Essay / Literature

Planet Narnia Author Michael Ward to Speak at Biola

The Torrey Honors Institute of Biola University is honored to have Cambridge’s own Dr. Michael Ward speaking for us this Monday evening on his new piece of C.S. Lewis scholarship. Through medieval cosmology, Planet Narnia claims to provide the imaginative key to understanding the Chronicles of Narnia. This work is already launching Dr. Ward to world-wide fame, so do not miss this chance to hear from him in person. We hope to see everyone come out for this community-wide event. Copies of his groundbreaking book will be sold at this event so if you do not have one for yourself, you can be sure to pick one up when you come and hear Dr. Ward discuss his exciting new work; perhaps you can even acquire an autograph.

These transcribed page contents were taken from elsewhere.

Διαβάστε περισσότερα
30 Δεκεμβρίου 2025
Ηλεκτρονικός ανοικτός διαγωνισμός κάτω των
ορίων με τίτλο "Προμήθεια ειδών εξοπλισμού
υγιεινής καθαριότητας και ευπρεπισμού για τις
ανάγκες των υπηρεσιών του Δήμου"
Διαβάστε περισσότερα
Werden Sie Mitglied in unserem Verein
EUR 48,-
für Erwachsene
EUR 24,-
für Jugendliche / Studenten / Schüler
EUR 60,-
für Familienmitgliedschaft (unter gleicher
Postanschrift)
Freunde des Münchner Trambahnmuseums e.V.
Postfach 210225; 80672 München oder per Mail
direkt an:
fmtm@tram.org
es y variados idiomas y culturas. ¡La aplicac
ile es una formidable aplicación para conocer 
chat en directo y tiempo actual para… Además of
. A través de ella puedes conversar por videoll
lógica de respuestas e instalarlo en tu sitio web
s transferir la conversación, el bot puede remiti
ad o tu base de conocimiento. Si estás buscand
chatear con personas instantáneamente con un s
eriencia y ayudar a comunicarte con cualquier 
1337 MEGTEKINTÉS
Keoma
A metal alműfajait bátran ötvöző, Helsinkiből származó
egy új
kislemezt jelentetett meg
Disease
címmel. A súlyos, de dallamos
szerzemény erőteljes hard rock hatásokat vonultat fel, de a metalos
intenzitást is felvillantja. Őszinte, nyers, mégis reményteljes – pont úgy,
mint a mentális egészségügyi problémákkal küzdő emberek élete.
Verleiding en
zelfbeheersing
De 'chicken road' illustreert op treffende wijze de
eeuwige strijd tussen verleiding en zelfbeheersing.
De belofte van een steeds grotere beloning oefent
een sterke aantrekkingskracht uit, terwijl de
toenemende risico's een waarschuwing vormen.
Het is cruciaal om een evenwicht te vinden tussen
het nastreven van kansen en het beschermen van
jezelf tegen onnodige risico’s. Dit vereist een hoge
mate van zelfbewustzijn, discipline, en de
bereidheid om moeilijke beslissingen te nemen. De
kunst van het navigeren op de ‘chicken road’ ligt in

Walter Hooper, C.S. Lewis’ private secretary, had this to say about Ward’s piece of scholarship:

I cannot contain my admiration. No other book on Lewis has ever shown such comprehensive knowledge of his works and such depth of insight. This will make Michael Ward’s name.

Further Details:

For over half a century, scholars have labored to show that C. S. Lewis’ famed but apparently disorganized Chronicles of Narnia have an underlying symbolic coherence. Michael Ward has finally solved the enigma. In Planet Narnia he demonstrates that the Narnia stories were designed to express the characteristics of the seven medieval planets—Jupiter, Mars, Sol, Luna, Mercury, Venus, and Saturn—planets which Lewis described as “spiritual symbols of permanent value” and “especially worthwhile in our own generation.” Using these seven symbols, Lewis secretly constructed the Chronicles so that in each book the plot-line, the ornamental details, and, most important, the portrayal of the Christ-figure of Aslan, all serve to communicate the governing planetary personality.

Michael Ward is Chaplain of Peterhouse, the oldest of the colleges that constitute the University of Cambridge. A leading authority on C.S. Lewis, he lived and worked for three years in “The Kilns”—which was once Lewis’s Oxford home. He is co-editing the forthcoming Cambridge Companion to C.S. Lewis.